Ryo Mukai's One-Component Light Pen Build Replaces a Hard to Find 1980s Vectrex Accessory
Smart build uses nothing more than a TT OPL801-OC photosensor, some wire, and a nine-pin connector to replicate the Vectrex Light Pen.
Maker Ryo Mukai has designed a simple, low-cost accessory for one of the most unusual consumer electronics products of the 1980s: the Vectrex vector-based games console.
The Vectrex, designed by Smith Engineering's John Ross and launched by the General Consumer Electronics company before moving to Milton Bradley, was unique among second-generation games consoles — and remains so to this day — as being the first and only to use a vector-based display. Where rival devices like the Atari 2600 used blocky bitmaps, the Vectrex drew smooth lines on its unusual portrait CRT display.

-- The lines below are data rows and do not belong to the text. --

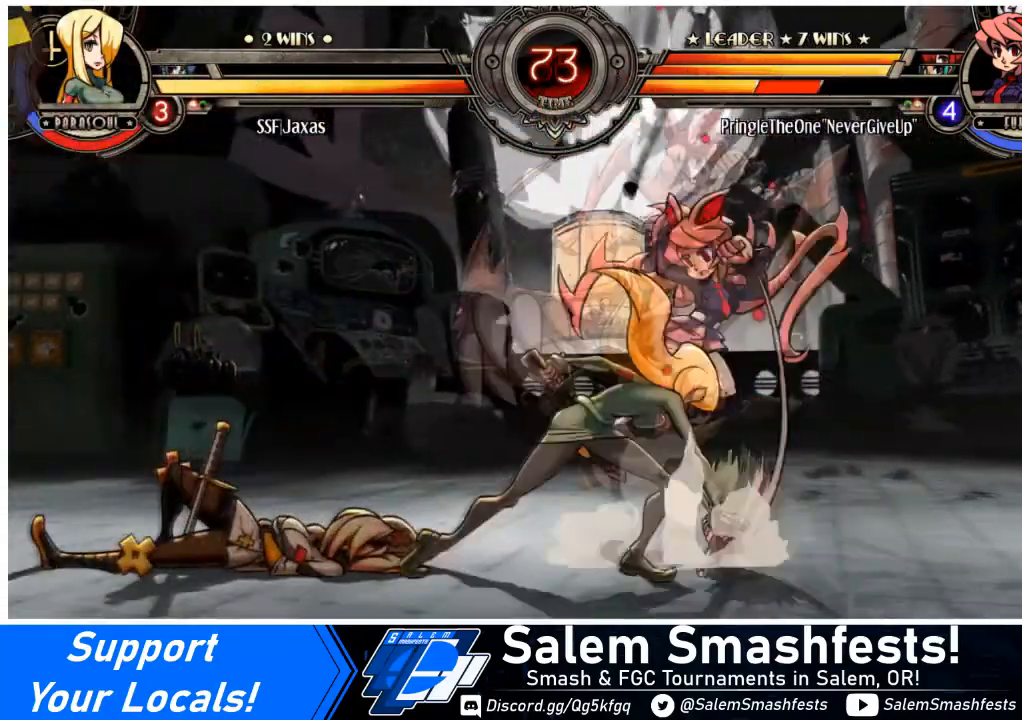
{"buttons": ["DPAD_LEFT"], "events": [[34, "TRIANGLE", "up"], [201, "R1", "down"], [367, "R1", "up"]]}
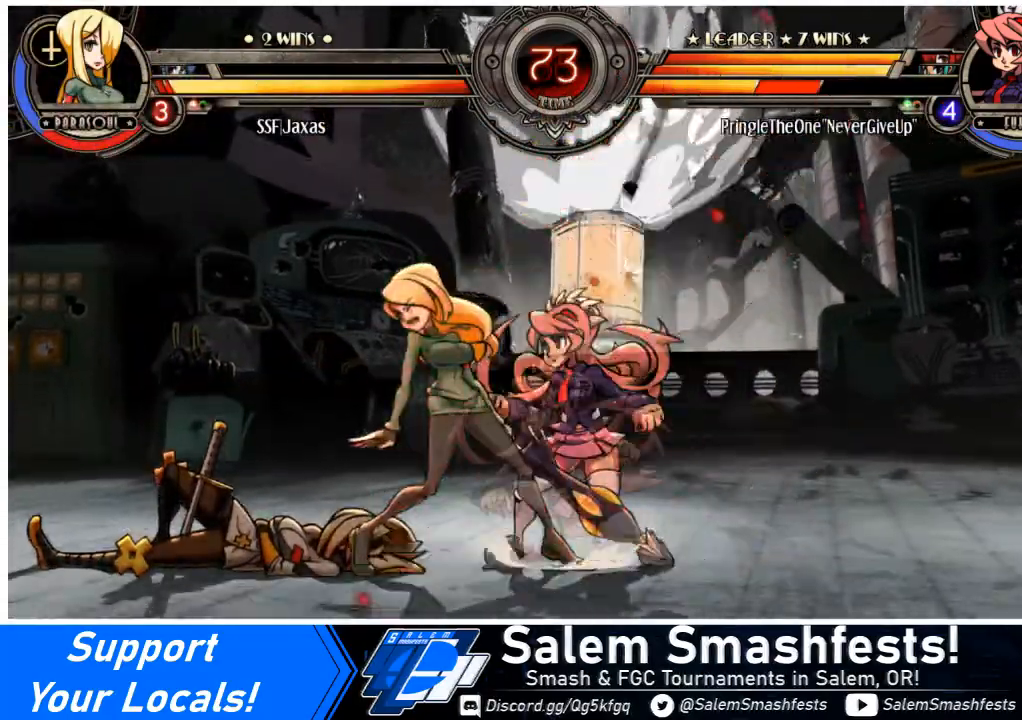
{"buttons": ["DPAD_DOWN", "DPAD_LEFT"], "events": [[33, "DPAD_DOWN", "down"], [133, "SQUARE", "down"], [133, "TRIANGLE", "down"], [267, "SQUARE", "up"], [267, "TRIANGLE", "up"]]}
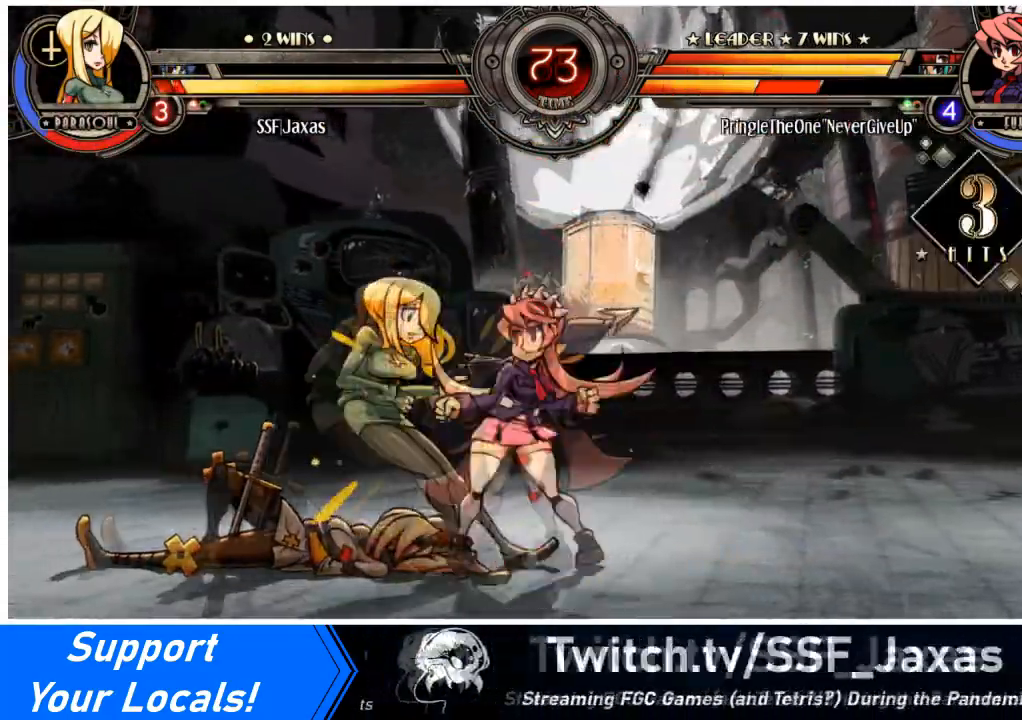
{"buttons": ["DPAD_LEFT"], "events": [[100, "DPAD_DOWN", "up"]]}
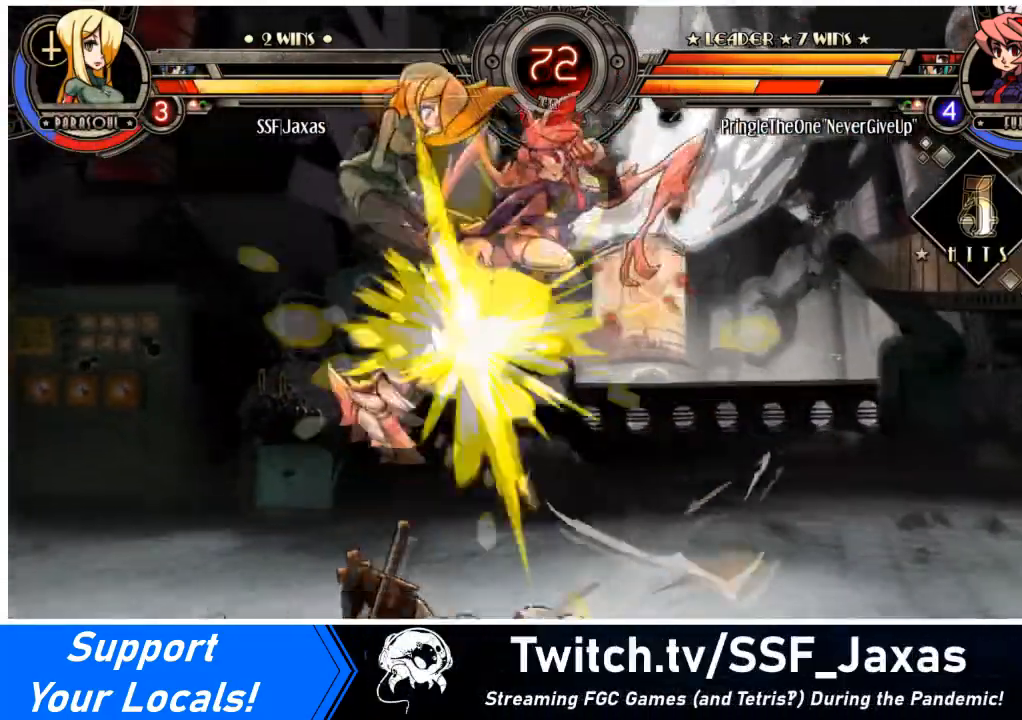
{"buttons": ["DPAD_DOWN", "DPAD_LEFT"], "events": [[500, "DPAD_DOWN", "down"]]}
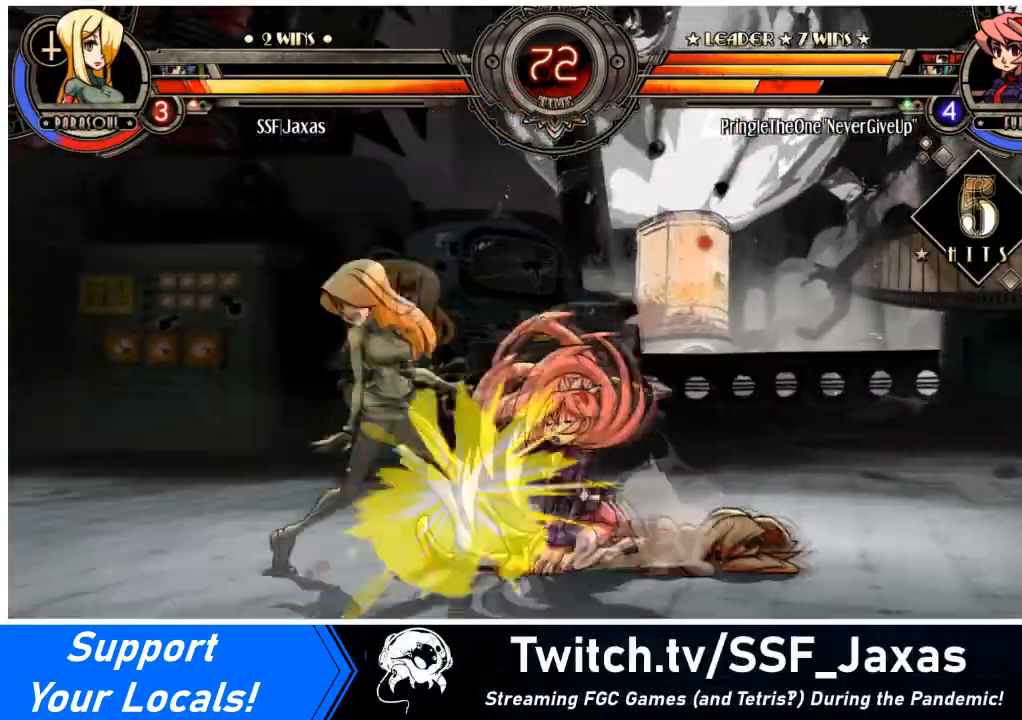
{"buttons": ["DPAD_LEFT"], "events": [[467, "DPAD_DOWN", "up"]]}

It's the monitor which forms one-half of Mukai's build, the other half being a TT Electronics OPL801-OC photosensor. "[The] OPL801-OC is a sensor [which] consists of a photodiode, a linear amplifier, and a Schmitt trigger on a single silicon chip," Mukai explains. "The output is [a] TTL [Transistor-Transistor Logic] compatible logic level, inverted and open collector."
These features make it ideal for taking the place of the Vectrex's official light pen accessory, which allowed the user to draw directly on the screen — in a single component. Wired to the nine-pin joystick port of the Vectrex, the sensor is able to interact with the display — acting as a stand-in for the now hard-to-find original accessory.
The simple schematic for the light pen build is available on Mukai's Hackaday.io page; finding a working Vectrex, though, is an exercise left up to the reader.